Co-Founder & CEO of SweetWater Health
Ronda Colliers pivoted away from her career as a senior director of engineering in the high tech sector in search of something fresh, challenging and altruistic. Cashing out old stock money to earn an M.A. in Psychology, Colliers studied the direct correlation between stress and our biochemistry. “Stress is the weak link in our chain,” explains Colliers. “90 percent of chronic diseases are related to it.”
Together with two fellow women geeks-turned-entrepreneurs, Colliers co-founded SweetWater Health in 2011. The company’s smartphone app helps uber athletes and everyday Janes alike monitor and manage their stress by tracking heart rate variability (HRV).
Colliers and others believe that HRV sheds light onto how we cope with stress, and may be a key indicator for a range of additional health issues. To Colliers, SweetWater Health’s bottom line extends beyond their financials. “We know we’re going to be successful any way we look at it,” she says. “We’re doing something good for people.”
Founder & CEO of Theranos
The tale of the 19-year-old prodigy Stanford dropout who applied for a patent on a wearable patch that administered drugs and monitored the bloodstream is fast becoming Silicon Valley lore. Recognizing that advancements in old-fashioned phlebotomy could provide early diagnosis and detection along with greatly reduced healthcare costs and increased consumer access, Elizabeth Holmes is turning health diagnostics on its head.

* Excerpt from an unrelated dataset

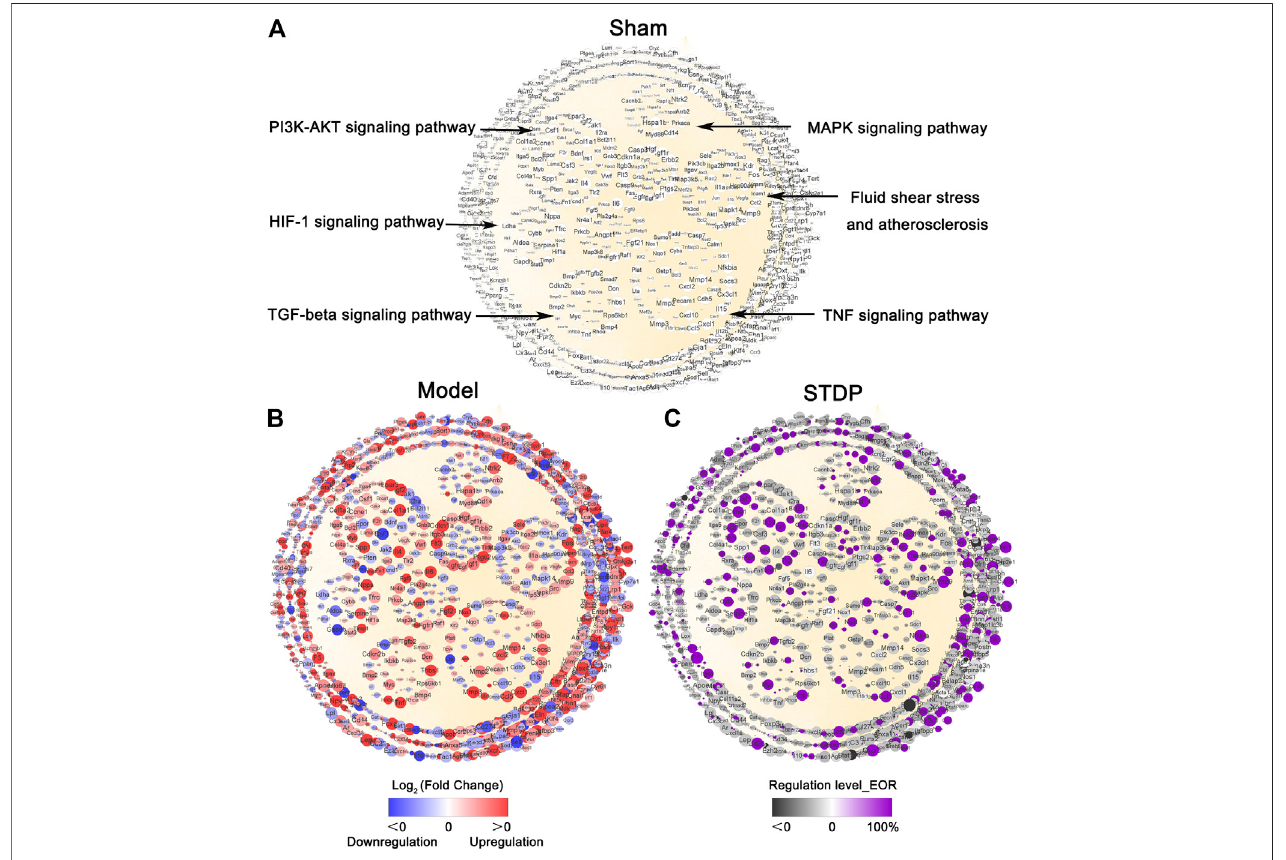
FIGURE4| STDPrecoversimbalancedCHFnetworkdisturbedbyTACmodeling. (A) CHFdiseasenetworkintheShamgroup.Eachnoderepresentsagene,and each edgerepresentstherelationshipbetween twogenesbasedon theprotein-proteininteraction.ThesizeofnoderepresentsNTRA rank, and thecircles inthe center of the network indicate the crucial pathways. (B) TAC modeling disrupted CHF network. The red color of the genes represents log2 Fold Change (Model/Sham) > 0, implying upregulated expression after TAC modeling; whereas blue indicate log2 Fold Change (Model/Sham) < 0, meaning downregulated gene expression by TAC.Thegradationofthecolorindicatesthedegreeofgeneupregulationanddownregulation. (C) TherecoveryregulationofSTDPonCHFnetwork.Thepurplecolorof the gene indicates that the recovery ef fi ciency EoR > 0. It means that STDP treatment shows a recovery effect on the gene. The black color indicates no effect.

Now 30, Holmes leads the helm of the company she founded in 2003 with technology that is considered revolutionary. Using infinitesimal amounts of blood compared to traditional draws, Theranos provides quick, efficient and full bloodwork results for hundreds of tests that can be run in combination, thus eliminating trips to the lab. The company also provides full cost transparency along with price tags that are a small fraction of typical hospital lab charges.
“We’re building the first consumer healthcare technology company,” Holmes told the Wall Street Journal last year. “Patients are empowered by having better access to their own health information, and then by owning their own data.” Expect to see Holmes’ brainchild at a Walgreens near you soon, where Americans from coast to coast will have access to fast, affordable lab testing for the first time ever.